TRY IT: Extract every line below that contains the word "render".

** Opening DATA UNDER STUDY block **

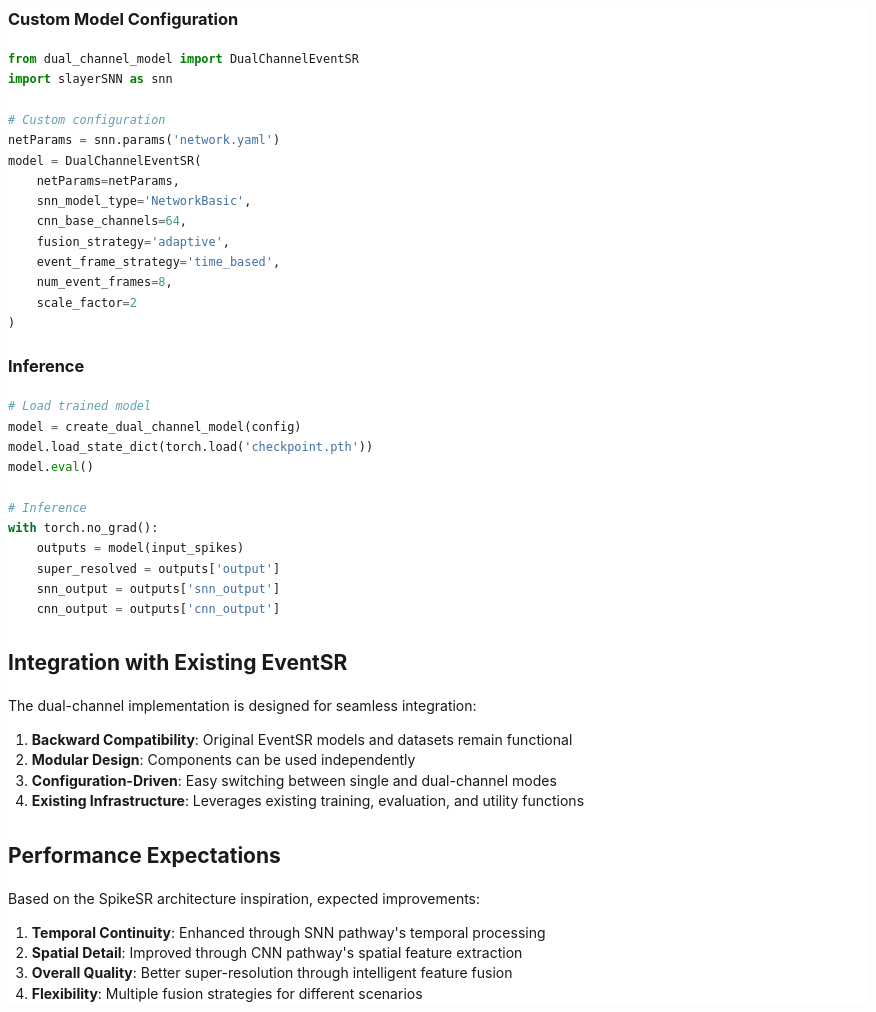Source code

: ### Custom Model Configuration

```python
from dual_channel_model import DualChannelEventSR
import slayerSNN as snn

# Custom configuration
netParams = snn.params('network.yaml')
model = DualChannelEventSR(
    netParams=netParams,
    snn_model_type='NetworkBasic',
    cnn_base_channels=64,
    fusion_strategy='adaptive',
    event_frame_strategy='time_based',
    num_event_frames=8,
    scale_factor=2
)
```

### Inference

```python
# Load trained model
model = create_dual_channel_model(config)
model.load_state_dict(torch.load('checkpoint.pth'))
model.eval()

# Inference
with torch.no_grad():
    outputs = model(input_spikes)
    super_resolved = outputs['output']
    snn_output = outputs['snn_output']
    cnn_output = outputs['cnn_output']
```

## Integration with Existing EventSR

The dual-channel implementation is designed for seamless integration:

1. **Backward Compatibility**: Original EventSR models and datasets remain functional
2. **Modular Design**: Components can be used independently
3. **Configuration-Driven**: Easy switching between single and dual-channel modes
4. **Existing Infrastructure**: Leverages existing training, evaluation, and utility functions

## Performance Expectations

Based on the SpikeSR architecture inspiration, expected improvements:

1. **Temporal Continuity**: Enhanced through SNN pathway's temporal processing
2. **Spatial Detail**: Improved through CNN pathway's spatial feature extraction
3. **Overall Quality**: Better super-resolution through intelligent feature fusion
4. **Flexibility**: Multiple fusion strategies for different scenarios
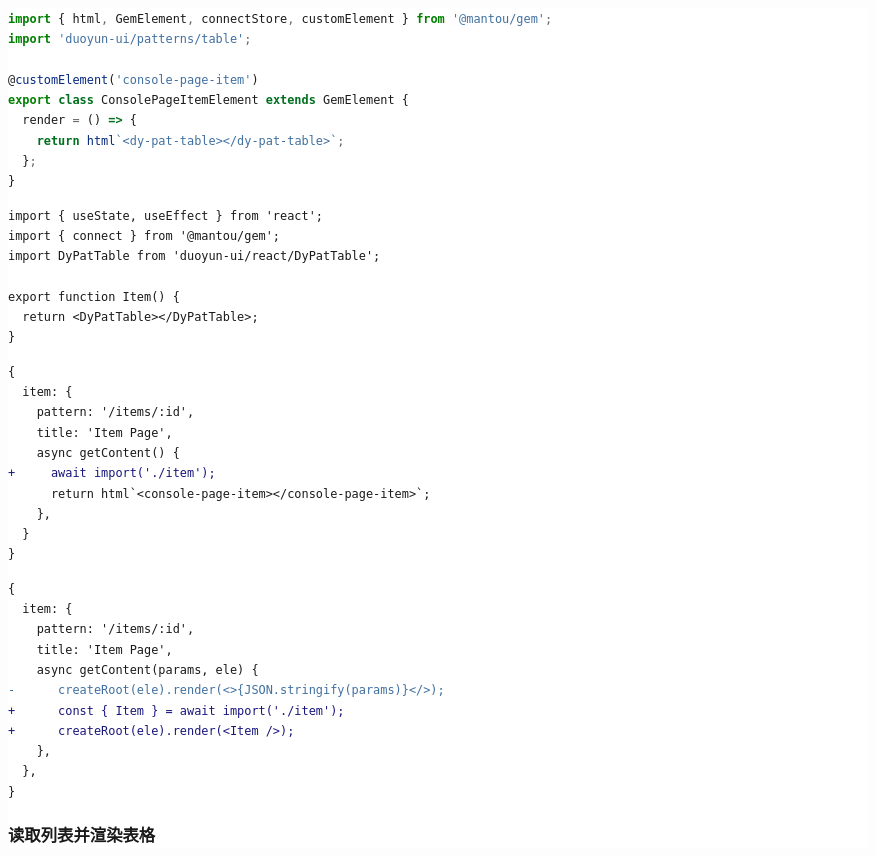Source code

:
 ```ts Gem
import { html, GemElement, connectStore, customElement } from '@mantou/gem';
import 'duoyun-ui/patterns/table';

@customElement('console-page-item')
export class ConsolePageItemElement extends GemElement {
  render = () => {
    return html`<dy-pat-table></dy-pat-table>`;
  };
}
```

```tsx React
import { useState, useEffect } from 'react';
import { connect } from '@mantou/gem';
import DyPatTable from 'duoyun-ui/react/DyPatTable';

export function Item() {
  return <DyPatTable></DyPatTable>;
}
```

</gbp-code-group>

<gbp-code-group>

```diff Gem
{
  item: {
    pattern: '/items/:id',
    title: 'Item Page',
    async getContent() {
+     await import('./item');
      return html`<console-page-item></console-page-item>`;
    },
  }
}
```

```diff React
{
  item: {
    pattern: '/items/:id',
    title: 'Item Page',
    async getContent(params, ele) {
-      createRoot(ele).render(<>{JSON.stringify(params)}</>);
+      const { Item } = await import('./item');
+      createRoot(ele).render(<Item />);
    },
  },
}
```

</gbp-code-group>

### 读取列表并渲染表格
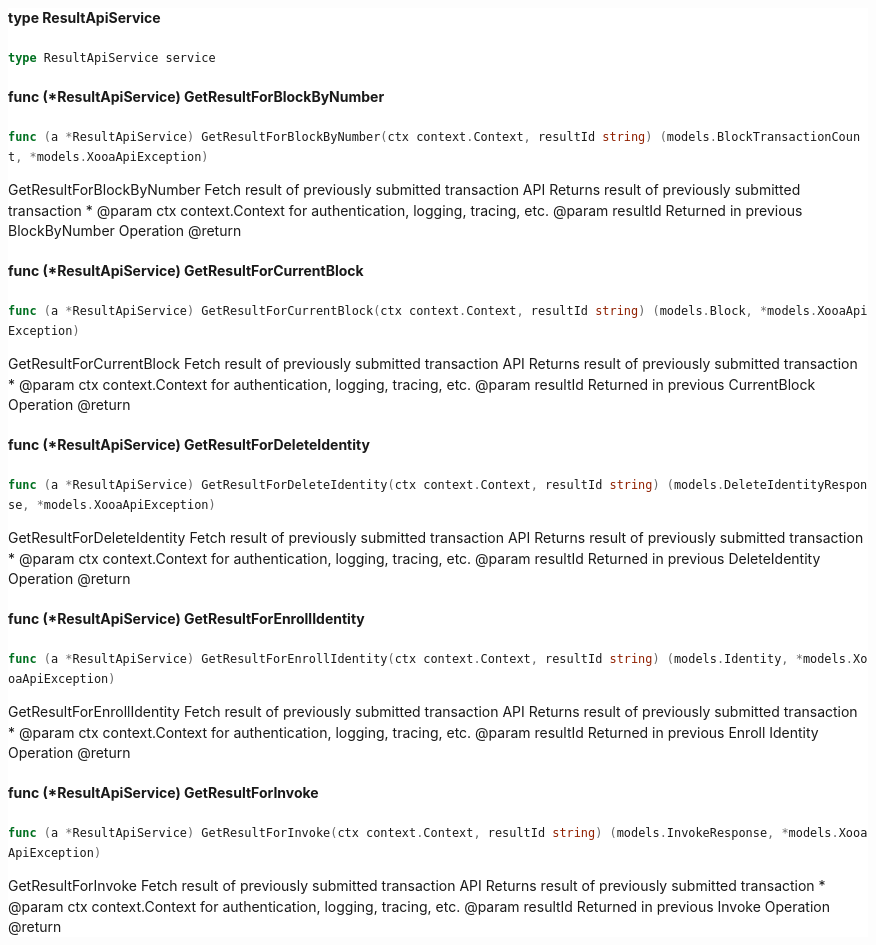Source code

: #### type ResultApiService

```go
type ResultApiService service
```


#### func (*ResultApiService) GetResultForBlockByNumber

```go
func (a *ResultApiService) GetResultForBlockByNumber(ctx context.Context, resultId string) (models.BlockTransactionCount, *models.XooaApiException)
```
GetResultForBlockByNumber Fetch result of previously submitted transaction API
Returns result of previously submitted transaction * @param ctx context.Context
for authentication, logging, tracing, etc. @param resultId Returned in previous
BlockByNumber Operation @return

#### func (*ResultApiService) GetResultForCurrentBlock

```go
func (a *ResultApiService) GetResultForCurrentBlock(ctx context.Context, resultId string) (models.Block, *models.XooaApiException)
```
GetResultForCurrentBlock Fetch result of previously submitted transaction API
Returns result of previously submitted transaction * @param ctx context.Context
for authentication, logging, tracing, etc. @param resultId Returned in previous
CurrentBlock Operation @return

#### func (*ResultApiService) GetResultForDeleteIdentity

```go
func (a *ResultApiService) GetResultForDeleteIdentity(ctx context.Context, resultId string) (models.DeleteIdentityResponse, *models.XooaApiException)
```
GetResultForDeleteIdentity Fetch result of previously submitted transaction API
Returns result of previously submitted transaction * @param ctx context.Context
for authentication, logging, tracing, etc. @param resultId Returned in previous
DeleteIdentity Operation @return

#### func (*ResultApiService) GetResultForEnrollIdentity

```go
func (a *ResultApiService) GetResultForEnrollIdentity(ctx context.Context, resultId string) (models.Identity, *models.XooaApiException)
```
GetResultForEnrollIdentity Fetch result of previously submitted transaction API
Returns result of previously submitted transaction * @param ctx context.Context
for authentication, logging, tracing, etc. @param resultId Returned in previous
Enroll Identity Operation @return

#### func (*ResultApiService) GetResultForInvoke

```go
func (a *ResultApiService) GetResultForInvoke(ctx context.Context, resultId string) (models.InvokeResponse, *models.XooaApiException)
```
GetResultForInvoke Fetch result of previously submitted transaction API Returns
result of previously submitted transaction * @param ctx context.Context for
authentication, logging, tracing, etc. @param resultId Returned in previous
Invoke Operation @return
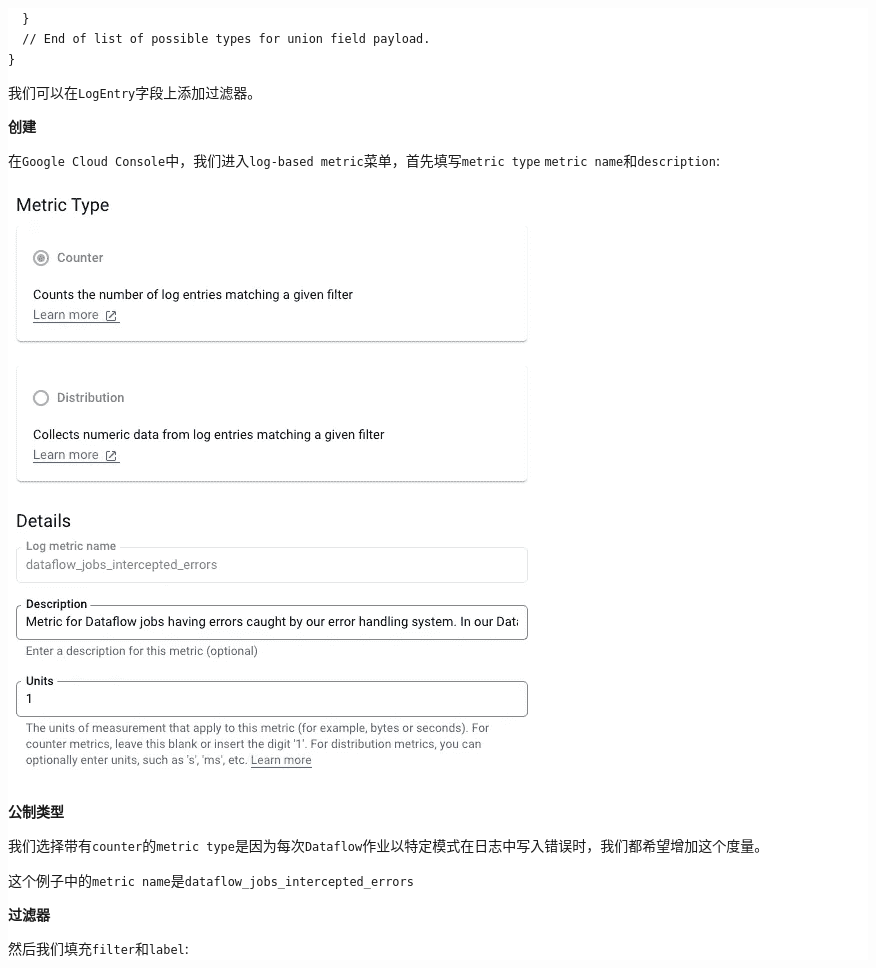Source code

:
 ```
  }
  // End of list of possible types for union field payload.
}
```

我们可以在`LogEntry`字段上添加过滤器。

**创建**

在`Google Cloud Console`中，我们进入`log-based metric`菜单，首先填写`metric type` `metric name`和`description`:

![](img/128dfacf6c20240a9cc911e62ddf5535.png)

**公制类型**

我们选择带有`counter`的`metric type`是因为每次`Dataflow`作业以特定模式在日志中写入错误时，我们都希望增加这个度量。

这个例子中的`metric name`是`dataflow_jobs_intercepted_errors`

**过滤器**

然后我们填充`filter`和`label`:
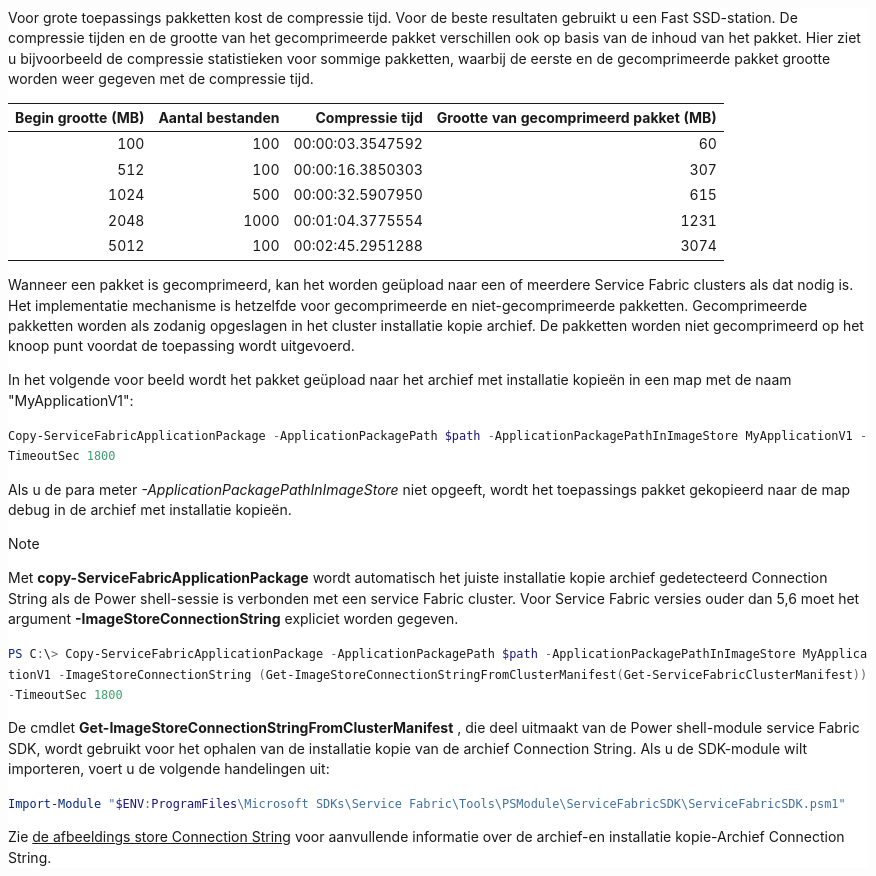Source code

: Voor grote toepassings pakketten kost de compressie tijd. Voor de beste resultaten gebruikt u een Fast SSD-station. De compressie tijden en de grootte van het gecomprimeerde pakket verschillen ook op basis van de inhoud van het pakket.
Hier ziet u bijvoorbeeld de compressie statistieken voor sommige pakketten, waarbij de eerste en de gecomprimeerde pakket grootte worden weer gegeven met de compressie tijd.

|Begin grootte (MB)|Aantal bestanden|Compressie tijd|Grootte van gecomprimeerd pakket (MB)|
|----------------:|---------:|---------------:|---------------------------:|
|100|100|00:00:03.3547592|60|
|512|100|00:00:16.3850303|307|
|1024|500|00:00:32.5907950|615|
|2048|1000|00:01:04.3775554|1231|
|5012|100|00:02:45.2951288|3074|

Wanneer een pakket is gecomprimeerd, kan het worden geüpload naar een of meerdere Service Fabric clusters als dat nodig is. Het implementatie mechanisme is hetzelfde voor gecomprimeerde en niet-gecomprimeerde pakketten. Gecomprimeerde pakketten worden als zodanig opgeslagen in het cluster installatie kopie archief. De pakketten worden niet gecomprimeerd op het knoop punt voordat de toepassing wordt uitgevoerd.


In het volgende voor beeld wordt het pakket geüpload naar het archief met installatie kopieën in een map met de naam "MyApplicationV1":

```powershell
Copy-ServiceFabricApplicationPackage -ApplicationPackagePath $path -ApplicationPackagePathInImageStore MyApplicationV1 -TimeoutSec 1800
```

Als u de para meter *-ApplicationPackagePathInImageStore* niet opgeeft, wordt het toepassings pakket gekopieerd naar de map debug in de archief met installatie kopieën.

>[!NOTE]
>Met **copy-ServiceFabricApplicationPackage** wordt automatisch het juiste installatie kopie archief gedetecteerd Connection String als de Power shell-sessie is verbonden met een service Fabric cluster. Voor Service Fabric versies ouder dan 5,6 moet het argument **-ImageStoreConnectionString** expliciet worden gegeven.
>
>```powershell
>PS C:\> Copy-ServiceFabricApplicationPackage -ApplicationPackagePath $path -ApplicationPackagePathInImageStore MyApplicationV1 -ImageStoreConnectionString (Get-ImageStoreConnectionStringFromClusterManifest(Get-ServiceFabricClusterManifest)) -TimeoutSec 1800
>```
>
>De cmdlet **Get-ImageStoreConnectionStringFromClusterManifest** , die deel uitmaakt van de Power shell-module service Fabric SDK, wordt gebruikt voor het ophalen van de installatie kopie van de archief Connection String.  Als u de SDK-module wilt importeren, voert u de volgende handelingen uit:
>
>```powershell
>Import-Module "$ENV:ProgramFiles\Microsoft SDKs\Service Fabric\Tools\PSModule\ServiceFabricSDK\ServiceFabricSDK.psm1"
>```
>
>Zie [de afbeeldings store Connection String](service-fabric-image-store-connection-string.md) voor aanvullende informatie over de archief-en installatie kopie-Archief Connection String.
>
>
>


[10]: service-fabric-package-apps.md
[11]: service-fabric-application-upgrade.md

** Closing DATA UNDER STUDY block **

OUTPUT FOR THIS EXERCISE:
  render = () => {
-      createRoot(ele).render(<>{JSON.stringify(params)}</>);
+      createRoot(ele).render(<Item />);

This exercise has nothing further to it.